## DOCUMENT SECTION

'''

Sunday, December 21, 2008

PERL: Making Ctrl+C ineffective

** Before starting, I am not responsible for the ramifications you face after running the below mentioned scripts...So be contemplative before trying these out!! **

If you have been using PERL for a long time now, you must be cognizant of the fact that, if you see your program behaving in an unexpected/bizarre way, pressing Ctrl+C would help you to stop the program execution. But did you know, you can disable this functionality. By disable, I mean that, even after pressing Ctrl+C, your program won’t stop executing. Sure, this would have kindled your thinking caps!! Let’s see how we can achieve it.

This could be easily accomplished by scripting a single line at the onset of your program.
$SIG{‘INT’} = ‘IGNORE’;
But how do you check it? For checking, try this piece of code:
$SIG{'INT'} = 'IGNORE';
@arr = (0..10);
foreach (@arr) {
print("$_\n");
sleep 1;
}
While the code snippet is getting executed, if you pres Ctrl+C, it would not stop your program.
This worked on Windows XP for me....Cool!! Isn’t it??

'''

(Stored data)

'''

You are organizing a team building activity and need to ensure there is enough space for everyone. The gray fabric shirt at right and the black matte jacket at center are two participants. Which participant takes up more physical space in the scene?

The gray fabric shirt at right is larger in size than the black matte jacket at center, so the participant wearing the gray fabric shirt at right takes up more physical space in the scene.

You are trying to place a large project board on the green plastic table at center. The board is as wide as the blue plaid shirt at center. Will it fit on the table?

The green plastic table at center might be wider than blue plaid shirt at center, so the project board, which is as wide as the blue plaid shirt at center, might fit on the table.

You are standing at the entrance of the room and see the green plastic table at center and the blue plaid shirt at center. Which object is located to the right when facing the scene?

'''

## WHAT YOU NEED TO DO
a) List each line of the code that the post on disabling Ctrl+C in Perl gives for checking the behavior.
b) Proceed with the post on disabling Ctrl+C in Perl from the point where it stops.
These records come from a different source than the text.

## RESPONSES IN ORDER
a)
$SIG{'INT'} = 'IGNORE';
@arr = (0..10);
foreach (@arr) {
print("$_\n");
sleep 1;
}

b)
Let’s say, instead of ignoring Ctrl+C, you want to achieve something else when Ctrl+C is pressed. Like, say you want the program to print some message or exit. This is how it can be done:
sub INT_handler { #function starts
print("Don't Interrupt!\n");
#exit(0); - similar to print, program can be exited using exit(0)
}
$SIG{'INT'} = 'INT_handler';
@arr = (0..10);
foreach (@arr) {
print("$_\n");
sleep 1;
}
While the program execution happens, pressing Ctrl+C will print “Don’t Interrupt!”
But beware, if again Ctrl+C is pressed, the program execution stops.

This worked on Windows XP for me.

Underlying facts:
Basically Ctrl+C is a signal that is sent to the program. So when Ctrl+C sequence is pressed, a signal called INT is activated. When we say $SIG{‘INT’} = ‘IGNORE’, we basically ignore this signal and hence it doesn’t affect program execution.
Similar to INT, we have many more signals. In order to see these, you can run this code:
foreach (keys %SIG) #%SIG is actually a hash that stores all signals like %ENV that stores environment variables.
{ print " $_ \n"; } #lists all the signals supported by the platform.

You are now free to play around with these....Enjoy!!

Monday, December 8, 2008

PERL: Approaches for FileSize

Hi,
I’ve been a great fan of all scripting languages, especially PERL (Practical Extraction and Report Language). My objective through this blog is to bring out some anomalies or rather some surprising facts that can swerve your program from the expected output.

Here’s one.
Consider a situation where you need to find out the size of a file present on the disk, say C:\test.txt.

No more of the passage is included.